Isaiah fortells the salvation through the Christ which is about to come. The first part of Isaiah primarily contains prophecies of judgment, whereas the second division predominatly consists of prophecies of peace. The historical chapters of Isaiah (ch. 36-39) serve as a transition from the Assyrian Period to the Babylonian Period.

  1. Prophecies of Judgment (Assyrian Period)—chapters 1-39
    1. Judgment of Judah—chapters 1-12
    2. Judgment of Nations—chapters 13-23
    3. Judgment of World—chapters 24-27
    4. Book of Woes—chapters 28-35
    5. Historical: Isaiah and Hezekiah-chapters 36-39
  2. Prophecies of Peace (Babylonian Period)—chapters 40-66
    1. The Lord vs. Idols—chapters 40-48
    2. The Servant of the Lord—chapters 49-57
    3. Future Glory—chapters 58-66
Isaiah Quoted in the New Testament (King James Version)
Scripture King James Version New Living Translation
Romans 9:29 And as Esaias said before, Except the Lord of Sabaoth had left us a seed, we had been as Sodoma, and been made like unto Gomorrha. It is just as Isaiah said previously: "Unless the Lord Almighty had left us descendants, we would have become like Sodom, we would have been like Gomorrah."
Matthew 13:14,15 And in them is fulfilled the prophecy of Esaias, which saith, By hearing ye shall hear, and shall not understand; and seeing ye shall see, and shall not perceive: For this people's heart is waxed gross, and their ears are dull of hearing, and their eyes they have closed; lest at any time they should see with their eyes and hear with their ears, and should understand with their heart, and should be converted, and I should heal them.
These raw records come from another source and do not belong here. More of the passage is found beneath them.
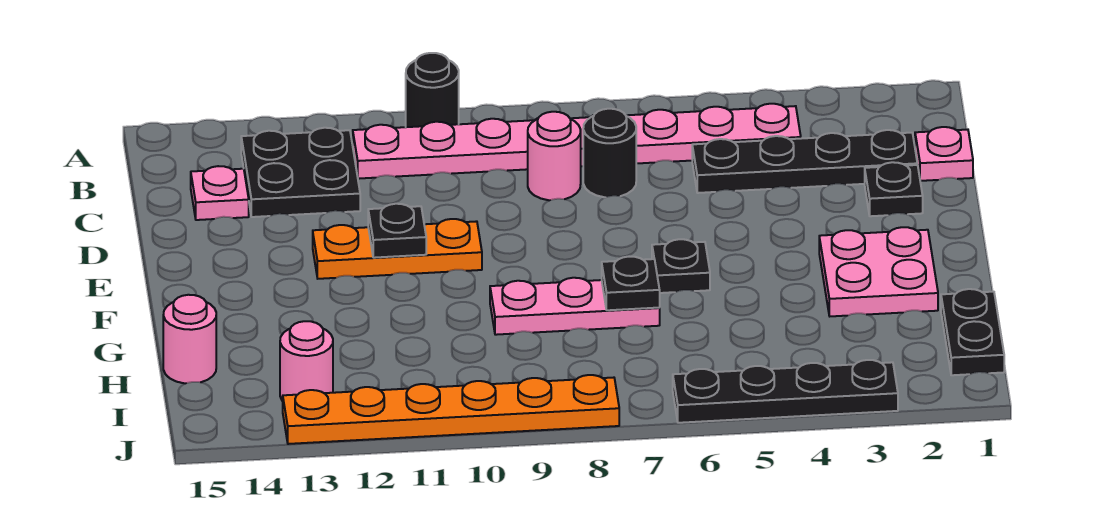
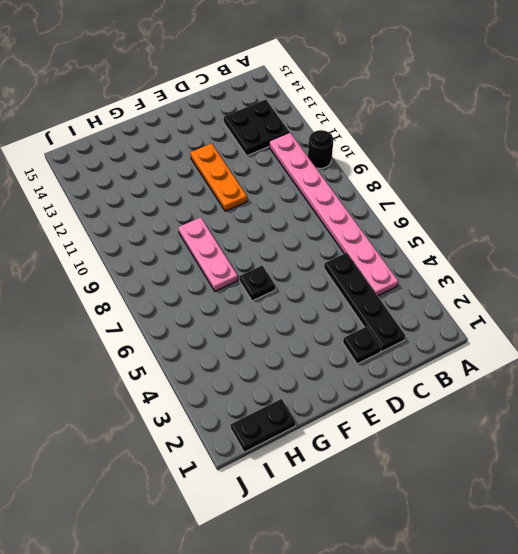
none -> pink 1x1 plate [915,127,973,181]
none -> black 1x1 round brick [583,109,636,197]
none -> pink 1x1 round brick [528,112,581,200]

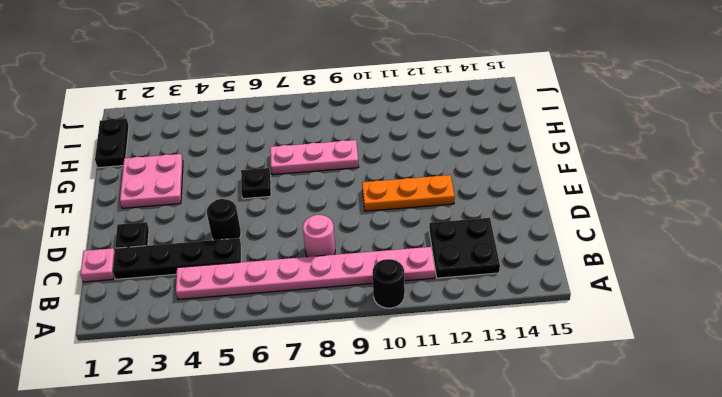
black 1x1 round brick [207,199,241,240] -> black 1x1 round brick moved to [583,109,636,197]
none -> pink 1x1 plate [191,166,249,220]
none -> pink 1x1 round brick [163,295,216,383]
none -> pink 1x1 round brick [280,321,333,401]

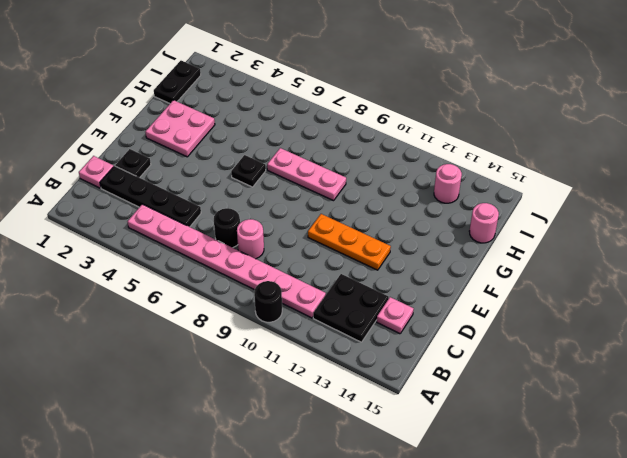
none -> black 1x4 plate [673,360,898,423]
none -> orange 1x6 plate [283,375,619,444]
none -> black 1x1 plate [368,204,426,258]

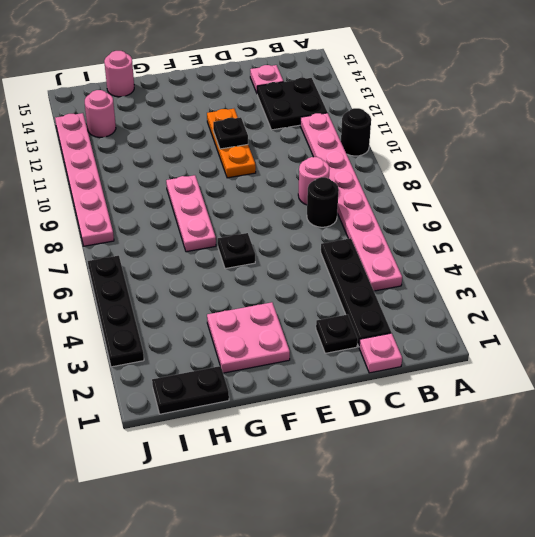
pink 1x6 plate [55,113,114,246] -> orange 1x6 plate [283,375,619,444]
none -> black 1x1 plate [602,257,660,310]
In them is fulfilled the prophecy of Isaiah: " 'You will be ever hearing but never understanding; you will be ever seeing but never perceiving. For this people's heart has become calloused; they hardly hear with their ears, and they have closed their eyes. Otherwise they might see with their eyes, hear with their ears, understand with their hearts and turn, and I would heal them.'
Matthew 1:23 Behold, a virgin shall be with child, and shall bring forth a son, and they shall call his name Emmanuel, which being interpreted is, God with us. "The virgin will be with child and will give birth to a son, and they will call him Immanuel"—which means, "God with us."
1 Peter 3:14 But and if ye suffer for righteousness' sake, happy are ye: and be not afraid of their terror, neither be troubled; But even if you should suffer for what is right, you are blessed. "Do not fear what they fear; do not be frightened."
Romans 9:33 As it is written, Behold, I lay in Sion a stumblingstone and rock of offence: and whosoever believeth on him shall not be ashamed. As it is written: "See, I lay in Zion a stone that causes men to stumble and a rock that makes them fall, and the one who trusts in him will never be put to shame."
Hebrews 2:13 And again, I will put my trust in him. And again, Behold I and the children which God hath given me. And again, "I will put my trust in him." And again he says, "Here am I, and the children God has given me."
Matthew 4:15,16 The land of Zabulon, and the land of Nephthalim, by the way of the sea, beyond Jordan, Galilee of the Gentiles; The people which sat in darkness saw great light; and to them which sat in the region and shadow of death light is sprung up. "Land of Zebulun and land of Naphtali, the way to the sea, along the Jordan, Galilee of the Gentiles—the people living in darkness have seen a great light; on those living in the land of the shadow of death a light has dawned."
Romans 9:27-28 Esaias also crieth concerning Israel, Though the number of the children of Israel be as the sand of the sea, a remnant shall be saved: For he will finish the work, and cut it short in righteousness: because a short work will the Lord make upon the earth. Isaiah cries out concerning Israel: "Though the number of the Israelites be like the sand by the sea, only the remnant will be saved. For the Lord will carry out his sentence on earth with speed and finality."